— Anil Dash (@anildash) March 9, 2014
I had a 2-hour phone conversation with Leah McGrath Goodman yesterday. Goodman wrote the now-notorious Newsweek cover story about Dorian Nakamoto, which purported to out him as the inventor of bitcoin. At this point, it’s pretty obvious that the world is not convinced: in that sense, the story did not do its job.
As Anil Dash says, the geek world is the most skeptical. Almost all of the critiques and notations attempting to show that Dorian is not Satoshi are coming from geeks, which makes sense. If the world is what you perceive the world to be, then there is almost no overlap between the world of geeks in general, and bitcoin geeks in particular, on the one hand, and the world of a magazine editor like Jim Impoco, on the other hand. As a result, there’s a lot of mutual incomprehension going on here, which has resulted in an unnecessarily adversarial level of aggression.
As befits a debate which is centered on bitcoin, a lot of the incomprehension comes down to trust and faith. Bitcoin is a protocol which requires faith in no individual, institution, or state — all you need to believe in is cryptography. Dorian Nakamoto could have told Goodman explicitly that yes, he invented bitcoin — and still a lot of the bitcoin faithful would not be fully convinced unless and until Dorian proved that assertion cryptographically.
Goodman, on the other hand, is a proud journalist, who gets personally offended whenever anybody raises questions about her journalism, her techniques, or her reporting. In a reporter’s career, she says, “you check facts, you are building trust and building a reputation”. Goodman feels that her own personal reputation, combined with the institutional reputation of Newsweek, should count for something — that if Newsweek and Goodman stand behind a story, then the rest of us should assume that they have good reason to do so. There’s no doubt that a huge amount of work went into reporting this story, very little of which is actually visible in the magazine article itself.
In aggregate, says Goodman, an enormous amount of evidence, including evidence which is not public, persuaded her that Dorian Nakamoto was her man. Goodman has not decided whether or how she might publish that evidence. When she appeared on Bloomberg TV, she said that she would love for people to look at the “forensic research” and the public evidence in the case — but, talking to me, she made it clear that she didn’t consider it her job to help out other journalists by pointing them to that evidence. What’s more, she also made it clear that she was in possession of evidence which other journalists could not obtain.

(Saved entries)
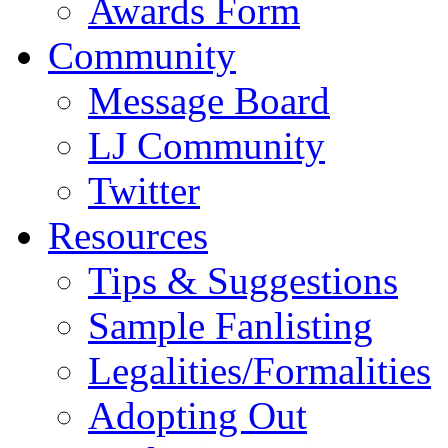
Awards Form
Community
Message Board
LJ Community
Twitter
Resources
Tips & Suggestions
Sample Fanlisting
Legalities/Formalities
Adopting Out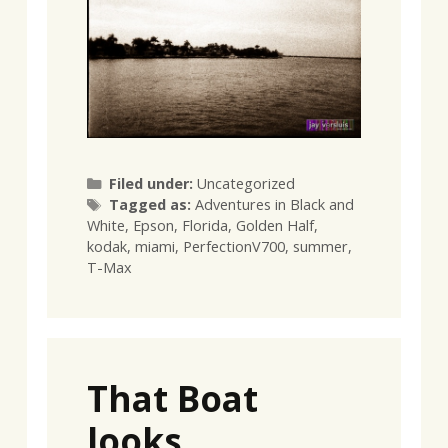
Categories
Filed under:
Uncategorized
Tags
Tagged as:
Adventures in Black and
White
,
Epson
,
Florida
,
Golden Half
,
kodak
,
miami
,
PerfectionV700
,
summer
,
T-Max
That Boat
looks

Required actions:
A. Reproduce the passage of the piece on the Newsweek bitcoin story between "In aggregate, says" and "could not obtain.", inclusive.
B. In the piece on the Newsweek bitcoin story, how long did the author's phone conversation with Leah McGrath Goodman last?
C. Pick up the piece on the Newsweek story about Dorian Nakamoto where it stops, and keep writing it.

Outputs for the tasks:
A.
In aggregate, says Goodman, an enormous amount of evidence, including evidence which is not public, persuaded her that Dorian Nakamoto was her man. Goodman has not decided whether or how she might publish that evidence. When she appeared on Bloomberg TV, she said that she would love for people to look at the “forensic research” and the public evidence in the case — but, talking to me, she made it clear that she didn’t consider it her job to help out other journalists by pointing them to that evidence. What’s more, she also made it clear that she was in possession of evidence which other journalists could not obtain.

B. Two hours.

C.
In other words, Goodman spent two months following leads and gathering evidence, both public and private. Eventually — after confronting Dorian Nakamoto in person, and getting what she considered to be a confirmation from him, both she and her editors felt that she was able to say, on the front cover of Newsweek, that he was the guy. The article itself was the culmination of that process, but it did not — could not — contain every last piece of evidence, both positive and negative, public and private, about both Dorian Nakamoto and every other candidate she looked at. The result is not the process, and Goodman feels that she should be given the respect due a serious and reputable investigative journalist, working for a serious and reputable publication.
Newsweek, it’s fair to say, has not been getting that respect, although it has been getting a lot more attention than most purely-digital publications would have received had they published the same story. Jim Impoco, cornered at a SXSW party, said that he finds criticism of his story to be “phenomenally offensive”, and then went on to make the highly ill-advised remark that “we eliminated every other possible person”. But that’s really a messaging failure: he was on the back foot (SXSW is, after all, geek HQ this week, and the geeks are gunning for Impoco right now). Clearly, this was not the time or the place for a considered discussion of evidentiary standards.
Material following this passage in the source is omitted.